**WHAT YOU SHOULD DO**: All entries below need to be written out exactly, but without their pictures.

**AVAILABLE DATA**:
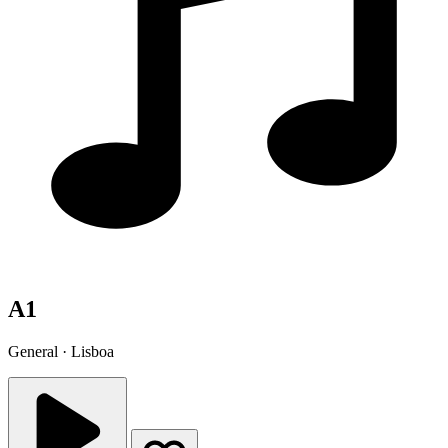
A1
General · Lisboa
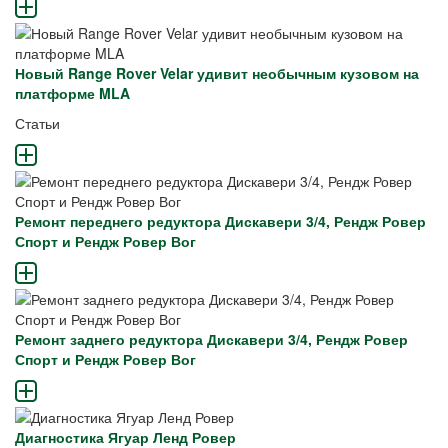
Новый Range Rover Velar удивит необычным кузовом на
платформе MLA
Статьи
Ремонт переднего редуктора Дискавери 3/4, Рендж Ровер
Спорт и Рендж Ровер Вог
Ремонт заднего редуктора Дискавери 3/4, Рендж Ровер
Спорт и Рендж Ровер Вог
Диагностика Ягуар Ленд Ровер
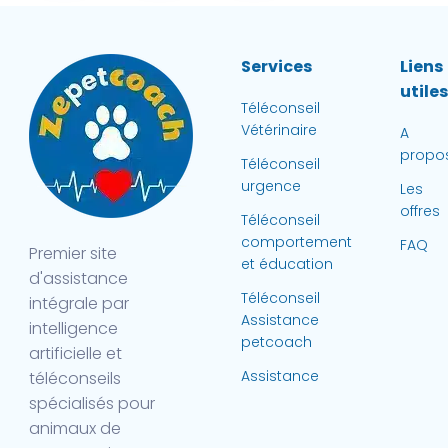
Services
Liens
utile
Téléconseil
Vétérinaire
A
propo
Téléconseil
urgence
Les
offres
Téléconseil
comportement
FAQ
Premier site
et éducation
d'assistance
Téléconseil
intégrale par
Assistance
intelligence
petcoach
artificielle et
Assistance
téléconseils
spécialisés pour
animaux de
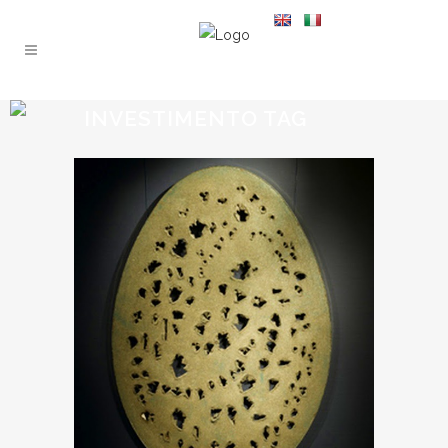
INVESTIMENTO TAG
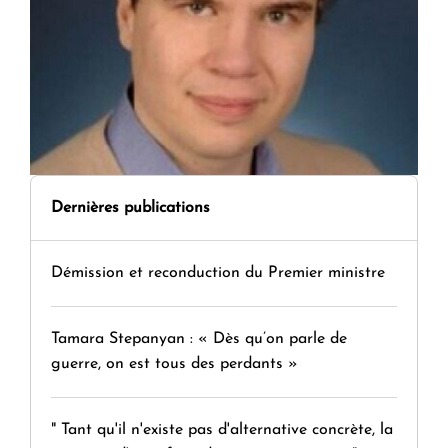
Dernières publications
Démission et reconduction du Premier ministre
Tamara Stepanyan : « Dès qu’on parle de
guerre, on est tous des perdants »
" Tant qu'il n'existe pas d'alternative concrète, la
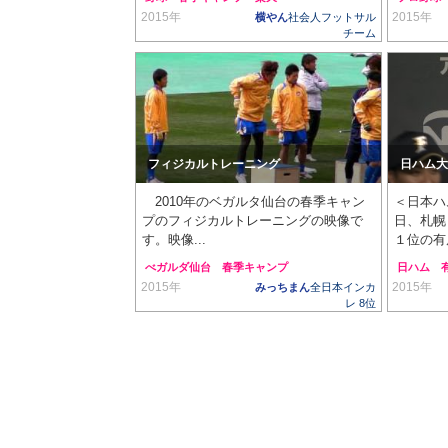
2015年
2015年
横やん
社会人フットサル
チーム
フィジカルトレーニング
日ハム大
2010年のベガルタ仙台の春季キャン
＜日本ハ
プのフィジカルトレーニングの映像で
日、札幌
す。映像...
１位の有原
べガルダ仙台
春季キャンプ
日ハム
2015年
2015年
みっちまん
全日本インカ
レ 8位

**EXPECTED ANSWER**:
A1
General · Lisboa
Новый Range Rover Velar удивит необычным кузовом на
платформе MLA
Статьи
Ремонт переднего редуктора Дискавери 3/4, Рендж Ровер
Спорт и Рендж Ровер Вог
Ремонт заднего редуктора Дискавери 3/4, Рендж Ровер
Спорт и Рендж Ровер Вог
Диагностика Ягуар Ленд Ровер
Services
Liens
utile
Téléconseil
Vétérinaire
A
propo
Téléconseil
urgence
Les
offres
Téléconseil
comportement
FAQ
Premier site
et éducation
d'assistance
Téléconseil
intégrale par
Assistance
intelligence
petcoach
artificielle et
Assistance
téléconseils
spécialisés pour
animaux de
INVESTIMENTO TAG
Dernières publications
Démission et reconduction du Premier ministre
Tamara Stepanyan : « Dès qu’on parle de
guerre, on est tous des perdants »
" Tant qu'il n'existe pas d'alternative concrète, la
2015年
2015年
横やん
社会人フットサル
チーム
フィジカルトレーニング
日ハム大
2010年のベガルタ仙台の春季キャン
＜日本ハ
プのフィジカルトレーニングの映像で
日、札幌
す。映像...
１位の有原
べガルダ仙台
春季キャンプ
日ハム
2015年
2015年
みっちまん
全日本インカ
レ 8位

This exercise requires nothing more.